Nesta Jurisprudência parece interessante ressaltar que o critério utilizado, ao menos aparentemente, foi o subjetivo. Tal se depreende da expressão “no propósito de causar prejuízos”. Por outro lado, não há menção às práticas abusivas expressamente positivadas no Código do Consumidor, que, a meu ver, facilitariam a subsunção do fato ao direito.
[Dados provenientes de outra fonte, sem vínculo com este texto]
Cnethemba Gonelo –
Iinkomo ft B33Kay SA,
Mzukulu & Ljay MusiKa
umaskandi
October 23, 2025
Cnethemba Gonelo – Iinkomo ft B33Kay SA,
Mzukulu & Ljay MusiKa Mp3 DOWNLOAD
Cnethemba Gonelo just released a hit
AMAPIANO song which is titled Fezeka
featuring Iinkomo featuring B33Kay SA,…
Outrossim, verifica-se que o caso concreto pode bem representar o conflito entre uma situação existencial (direito à saúde) e uma situação patrimonial (direito ao lucro), na qual a grave desproporção já se apresenta no próprio conflito, pois o dano à saúde dificilmente é tão reparável quanto o dano ao patrimônio. Ademais, o direito de lucro para sobrepor-se ao direito à saúde teria que revelar uma conseqüência social, como por exemplo tornar realmente inviável a empresa de seguro saúde o que acarretaria a falta do serviço a todos os outros associados, sendo um dano social de enorme repercussão.

8 – CONCLUSÃO

Diante de todo o exposto, a relevância do tema resta inegável como um dos instrumentos de realização dos princípios constitucionais de solidariedade e fraternidade, além de atender à contemporânea noção da função social do Direito.

Notas da Autora :

[18] YASSIM, Assad Amadeo. Considerações sobre Abuso de Direito, in: RT, ano 69 – Agosto/1980 – vol. 538.
[19] MOARAES TEPEDINO, Maria Celina de Bodin. A Caminho de um Direito Civil Constitucional, in: Revista de Direito Civil da RT, São Paulo, nº 65, p. 21-32, jul./set., 1993.
[20] MENEZES CORDEIRO, Antonio Manuel da Rocha. Da Boa Fé no Direito Civil, Coleção Teses, Ed. Almedina, Coimbra, 1997.
[21] MARLAN. Ob. cit.
[22] MORAES, Maria Celina Bodin de. Recusa à realização do exame de DNA na investigação de paternidade e direitos da personalidade, in: A NOVA FAMÍLIA, organizador: Vicente Barreto, Ed. Renovar, Rio de Janeiro, 1997.
[23] PERLINGIERI, Pietro. Perfis do Direito Civil, Ed. Renovar, 1997.